From the Target column list, select NBR_YEARS_CLI as
the field to be predicted.
Tip: Since this
is a numerical field, the Predictor will build a regression model
to predict the values of this field.
- To verify the model quality with a different set of records
from those used for training, add a Tester operator to the flow.
- Place a Tester operator on the canvas.
- Connect the Model port of the
Predictor operator to the Model port of the
Tester operator.
- Connect the Testing port of the
Random Split operator to the Input port of
the Tester operator.
- To display the mining model, add a Visualizer operator
to the flow.
- Place a Visualizer operator on the canvas.
- Connect the TestResult port of
the Tester operator to the Model port of the
Visualizer operator.
- Edit some of the properties of the Tester operator.
- Select the Tester operator.
- From the Properties view, click the Test
Result Name tab.
- Change the Test Result Name to CustomerLifetimeTest.
- Click the Save icon on the toolbar
to save the mining flow.
- Start the mining flow.
- Click the Execute Mining Flow icon
on the toolbar. The Execution of Flow window opens.

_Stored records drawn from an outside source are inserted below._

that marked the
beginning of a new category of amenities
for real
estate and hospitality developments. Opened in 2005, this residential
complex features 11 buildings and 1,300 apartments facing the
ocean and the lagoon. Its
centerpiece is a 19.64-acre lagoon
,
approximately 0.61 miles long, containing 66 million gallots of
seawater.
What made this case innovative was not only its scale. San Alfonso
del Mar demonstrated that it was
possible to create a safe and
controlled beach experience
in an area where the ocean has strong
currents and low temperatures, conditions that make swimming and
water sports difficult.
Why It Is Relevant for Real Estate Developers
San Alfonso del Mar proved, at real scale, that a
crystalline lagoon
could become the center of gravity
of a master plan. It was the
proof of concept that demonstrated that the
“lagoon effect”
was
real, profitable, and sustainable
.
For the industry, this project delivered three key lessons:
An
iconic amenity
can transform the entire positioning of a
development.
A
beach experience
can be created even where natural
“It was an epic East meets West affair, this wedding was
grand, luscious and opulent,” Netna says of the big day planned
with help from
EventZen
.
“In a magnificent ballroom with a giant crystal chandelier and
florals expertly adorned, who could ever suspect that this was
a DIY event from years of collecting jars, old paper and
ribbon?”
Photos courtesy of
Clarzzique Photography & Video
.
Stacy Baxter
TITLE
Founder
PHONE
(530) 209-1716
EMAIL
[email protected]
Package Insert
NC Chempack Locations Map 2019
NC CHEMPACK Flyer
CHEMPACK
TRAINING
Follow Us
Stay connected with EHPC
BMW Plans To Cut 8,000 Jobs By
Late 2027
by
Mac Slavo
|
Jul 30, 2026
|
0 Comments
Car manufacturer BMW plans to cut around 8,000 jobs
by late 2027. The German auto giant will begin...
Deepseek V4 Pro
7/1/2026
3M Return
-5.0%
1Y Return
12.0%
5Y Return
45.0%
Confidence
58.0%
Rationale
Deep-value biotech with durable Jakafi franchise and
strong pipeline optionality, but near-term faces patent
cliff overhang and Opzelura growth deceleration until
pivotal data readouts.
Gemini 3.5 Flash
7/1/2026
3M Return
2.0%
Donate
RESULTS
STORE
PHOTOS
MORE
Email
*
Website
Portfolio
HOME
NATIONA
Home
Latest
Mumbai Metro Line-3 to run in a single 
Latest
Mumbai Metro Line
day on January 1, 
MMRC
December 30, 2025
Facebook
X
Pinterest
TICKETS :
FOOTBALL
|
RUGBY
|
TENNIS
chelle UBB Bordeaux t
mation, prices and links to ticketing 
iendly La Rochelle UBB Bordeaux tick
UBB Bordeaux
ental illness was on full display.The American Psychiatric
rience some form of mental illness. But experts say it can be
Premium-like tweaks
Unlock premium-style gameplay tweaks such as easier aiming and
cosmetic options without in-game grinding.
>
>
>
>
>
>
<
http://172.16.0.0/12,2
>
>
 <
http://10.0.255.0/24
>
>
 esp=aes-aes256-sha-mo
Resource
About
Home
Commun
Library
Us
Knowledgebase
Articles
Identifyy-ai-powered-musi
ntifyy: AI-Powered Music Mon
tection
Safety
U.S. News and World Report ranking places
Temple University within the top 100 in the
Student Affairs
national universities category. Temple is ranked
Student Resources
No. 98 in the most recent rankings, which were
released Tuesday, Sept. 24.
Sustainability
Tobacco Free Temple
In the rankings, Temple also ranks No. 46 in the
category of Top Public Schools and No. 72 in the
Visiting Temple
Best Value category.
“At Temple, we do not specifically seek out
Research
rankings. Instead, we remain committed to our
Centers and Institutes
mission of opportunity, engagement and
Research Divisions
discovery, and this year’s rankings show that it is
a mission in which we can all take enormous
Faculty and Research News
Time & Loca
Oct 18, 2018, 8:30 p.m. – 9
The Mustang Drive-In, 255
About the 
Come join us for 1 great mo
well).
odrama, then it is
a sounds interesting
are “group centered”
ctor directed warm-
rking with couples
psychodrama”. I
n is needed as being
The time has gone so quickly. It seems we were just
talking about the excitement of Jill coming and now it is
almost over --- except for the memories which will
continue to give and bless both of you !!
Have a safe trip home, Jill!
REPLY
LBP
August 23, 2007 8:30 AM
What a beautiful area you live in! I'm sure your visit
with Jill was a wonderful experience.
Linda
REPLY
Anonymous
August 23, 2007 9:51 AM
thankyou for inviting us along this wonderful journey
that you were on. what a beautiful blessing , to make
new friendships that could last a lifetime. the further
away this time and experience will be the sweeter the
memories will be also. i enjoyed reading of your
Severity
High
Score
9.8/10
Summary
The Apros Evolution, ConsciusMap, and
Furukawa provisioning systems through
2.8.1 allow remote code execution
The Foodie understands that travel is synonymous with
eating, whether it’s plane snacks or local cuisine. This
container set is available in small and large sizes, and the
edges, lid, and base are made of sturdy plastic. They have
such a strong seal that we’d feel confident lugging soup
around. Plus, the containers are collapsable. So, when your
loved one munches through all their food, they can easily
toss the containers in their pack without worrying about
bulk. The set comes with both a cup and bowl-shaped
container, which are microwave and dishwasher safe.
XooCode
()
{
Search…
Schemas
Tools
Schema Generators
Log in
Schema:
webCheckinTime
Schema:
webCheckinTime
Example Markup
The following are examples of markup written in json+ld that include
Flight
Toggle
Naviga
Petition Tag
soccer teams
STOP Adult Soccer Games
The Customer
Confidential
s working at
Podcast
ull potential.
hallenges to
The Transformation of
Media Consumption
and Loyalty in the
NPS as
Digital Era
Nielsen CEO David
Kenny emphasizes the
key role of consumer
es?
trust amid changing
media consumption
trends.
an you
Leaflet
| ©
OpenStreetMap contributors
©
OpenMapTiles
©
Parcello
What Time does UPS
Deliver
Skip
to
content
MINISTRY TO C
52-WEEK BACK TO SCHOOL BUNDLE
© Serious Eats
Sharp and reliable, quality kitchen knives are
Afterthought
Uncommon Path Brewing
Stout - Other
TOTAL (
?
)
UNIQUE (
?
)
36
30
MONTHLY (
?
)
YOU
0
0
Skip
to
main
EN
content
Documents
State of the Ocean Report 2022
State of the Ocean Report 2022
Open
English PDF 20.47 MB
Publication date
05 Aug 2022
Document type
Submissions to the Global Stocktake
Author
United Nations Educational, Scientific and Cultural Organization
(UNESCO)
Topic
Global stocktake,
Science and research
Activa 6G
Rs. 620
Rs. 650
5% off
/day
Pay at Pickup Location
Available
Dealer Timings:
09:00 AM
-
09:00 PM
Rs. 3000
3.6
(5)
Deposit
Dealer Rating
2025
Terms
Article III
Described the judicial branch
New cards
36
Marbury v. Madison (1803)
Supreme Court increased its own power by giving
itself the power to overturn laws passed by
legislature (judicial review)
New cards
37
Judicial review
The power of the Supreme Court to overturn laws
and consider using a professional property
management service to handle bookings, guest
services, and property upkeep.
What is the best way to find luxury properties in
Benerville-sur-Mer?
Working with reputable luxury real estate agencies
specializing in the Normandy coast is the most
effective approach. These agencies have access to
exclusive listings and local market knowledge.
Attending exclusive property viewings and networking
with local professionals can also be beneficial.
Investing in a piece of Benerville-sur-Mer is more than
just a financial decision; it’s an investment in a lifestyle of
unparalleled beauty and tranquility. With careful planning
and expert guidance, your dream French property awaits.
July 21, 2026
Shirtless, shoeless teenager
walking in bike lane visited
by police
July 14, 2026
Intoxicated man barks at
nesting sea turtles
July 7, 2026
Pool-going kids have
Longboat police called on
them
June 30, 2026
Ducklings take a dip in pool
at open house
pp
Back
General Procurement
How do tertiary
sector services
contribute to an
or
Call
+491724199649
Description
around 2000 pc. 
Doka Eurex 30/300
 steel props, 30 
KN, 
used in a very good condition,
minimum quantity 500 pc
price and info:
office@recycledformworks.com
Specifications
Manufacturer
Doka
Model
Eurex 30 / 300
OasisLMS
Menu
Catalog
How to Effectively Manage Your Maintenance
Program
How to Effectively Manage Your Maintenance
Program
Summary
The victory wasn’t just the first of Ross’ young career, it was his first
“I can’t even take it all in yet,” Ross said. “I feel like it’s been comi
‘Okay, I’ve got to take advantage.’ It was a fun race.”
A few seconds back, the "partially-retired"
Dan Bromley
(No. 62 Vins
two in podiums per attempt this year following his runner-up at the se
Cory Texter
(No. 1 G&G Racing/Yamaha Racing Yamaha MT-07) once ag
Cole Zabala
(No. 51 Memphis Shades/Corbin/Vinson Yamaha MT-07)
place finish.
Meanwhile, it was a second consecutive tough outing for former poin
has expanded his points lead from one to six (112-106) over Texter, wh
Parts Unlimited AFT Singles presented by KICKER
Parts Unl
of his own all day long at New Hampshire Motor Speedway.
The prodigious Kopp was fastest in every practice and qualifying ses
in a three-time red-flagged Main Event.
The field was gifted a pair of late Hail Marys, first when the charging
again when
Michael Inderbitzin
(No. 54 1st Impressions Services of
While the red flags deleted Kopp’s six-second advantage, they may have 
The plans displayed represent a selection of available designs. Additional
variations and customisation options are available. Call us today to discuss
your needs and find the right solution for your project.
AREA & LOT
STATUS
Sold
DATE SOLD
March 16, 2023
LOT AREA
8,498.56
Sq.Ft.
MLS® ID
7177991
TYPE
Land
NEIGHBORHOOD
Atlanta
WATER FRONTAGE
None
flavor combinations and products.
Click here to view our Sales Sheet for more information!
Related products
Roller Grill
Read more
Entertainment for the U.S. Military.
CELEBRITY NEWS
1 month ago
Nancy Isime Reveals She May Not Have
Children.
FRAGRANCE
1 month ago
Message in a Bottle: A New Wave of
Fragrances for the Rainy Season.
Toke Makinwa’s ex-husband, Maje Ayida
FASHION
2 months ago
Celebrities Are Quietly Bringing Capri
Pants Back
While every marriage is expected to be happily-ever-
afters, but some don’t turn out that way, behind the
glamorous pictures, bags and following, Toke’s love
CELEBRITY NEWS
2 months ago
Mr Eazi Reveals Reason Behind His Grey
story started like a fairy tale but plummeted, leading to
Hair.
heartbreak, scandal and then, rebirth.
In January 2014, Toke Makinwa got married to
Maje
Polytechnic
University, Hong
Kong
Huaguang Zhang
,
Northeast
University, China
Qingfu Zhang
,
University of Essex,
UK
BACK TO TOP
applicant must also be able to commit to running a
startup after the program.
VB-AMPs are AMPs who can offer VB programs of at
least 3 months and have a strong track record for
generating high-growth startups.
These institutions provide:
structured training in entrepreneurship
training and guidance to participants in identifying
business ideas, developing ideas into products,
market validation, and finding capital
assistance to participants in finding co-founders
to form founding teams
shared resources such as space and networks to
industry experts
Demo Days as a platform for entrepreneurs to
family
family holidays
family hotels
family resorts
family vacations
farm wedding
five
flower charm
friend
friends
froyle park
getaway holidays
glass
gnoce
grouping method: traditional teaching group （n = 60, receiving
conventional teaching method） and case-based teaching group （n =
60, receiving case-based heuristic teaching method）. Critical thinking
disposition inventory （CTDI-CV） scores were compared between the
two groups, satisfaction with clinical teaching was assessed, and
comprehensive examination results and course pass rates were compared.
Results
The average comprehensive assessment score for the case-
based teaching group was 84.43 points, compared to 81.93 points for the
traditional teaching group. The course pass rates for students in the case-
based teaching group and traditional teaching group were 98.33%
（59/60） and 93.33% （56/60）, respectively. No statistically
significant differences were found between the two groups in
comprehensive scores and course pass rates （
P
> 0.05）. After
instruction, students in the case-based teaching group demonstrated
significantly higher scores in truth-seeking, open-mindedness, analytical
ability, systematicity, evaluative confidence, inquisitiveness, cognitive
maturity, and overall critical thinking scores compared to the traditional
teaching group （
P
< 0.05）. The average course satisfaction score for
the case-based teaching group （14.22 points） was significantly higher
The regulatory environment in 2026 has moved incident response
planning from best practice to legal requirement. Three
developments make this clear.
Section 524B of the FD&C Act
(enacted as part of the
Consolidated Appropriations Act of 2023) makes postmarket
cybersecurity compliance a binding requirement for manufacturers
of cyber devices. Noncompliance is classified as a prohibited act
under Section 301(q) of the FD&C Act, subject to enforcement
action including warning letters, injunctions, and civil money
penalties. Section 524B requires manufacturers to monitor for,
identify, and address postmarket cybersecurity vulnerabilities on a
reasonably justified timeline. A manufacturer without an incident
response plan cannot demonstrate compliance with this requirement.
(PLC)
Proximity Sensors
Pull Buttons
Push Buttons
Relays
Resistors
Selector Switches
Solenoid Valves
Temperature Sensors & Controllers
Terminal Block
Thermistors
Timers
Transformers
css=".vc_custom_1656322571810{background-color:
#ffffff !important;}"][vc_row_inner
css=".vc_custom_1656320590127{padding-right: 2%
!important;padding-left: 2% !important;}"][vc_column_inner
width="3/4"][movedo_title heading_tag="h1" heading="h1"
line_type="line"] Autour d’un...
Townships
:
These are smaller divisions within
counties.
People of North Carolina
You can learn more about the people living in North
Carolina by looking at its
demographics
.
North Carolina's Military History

- Accept the default values and click Execute.
The Mining Flow Execution status window opens.
Note: You
can observe the mining flow progress in the Data Output page. First,
you see the SplitData Mining and the BuildRegModel procedures are
called to build the regression model. Next, you see that the test
set of records is processed to verify the model quality when IDMMX.TestRegModel
is called.
Upon completion, the Quality page of the regression
visualizer is displayed. This measures the overall quality of the
model based on the test set of records.
- Click the Gains/Lift tab. The
Lift Factor graph is displayed.
- Right-click the graph. The Customize Gains/Lift menu
is displayed. Click Gains. The
Gains/Lift View shows the ranking quality of the regression model.
The ranking quality indicates the capability of a model to correctly
order records based on a predicted property. The blue curve represents
our model and the green curve is the optimum that would be obtained
with a perfect prediction.
- Close the regression visualizer. In the Data Source
Explorer tree, expand . Both the regression
model, CustomerLifetime, and the test result, CustomerLifetimeTest,
are now available in the DWESAMP database.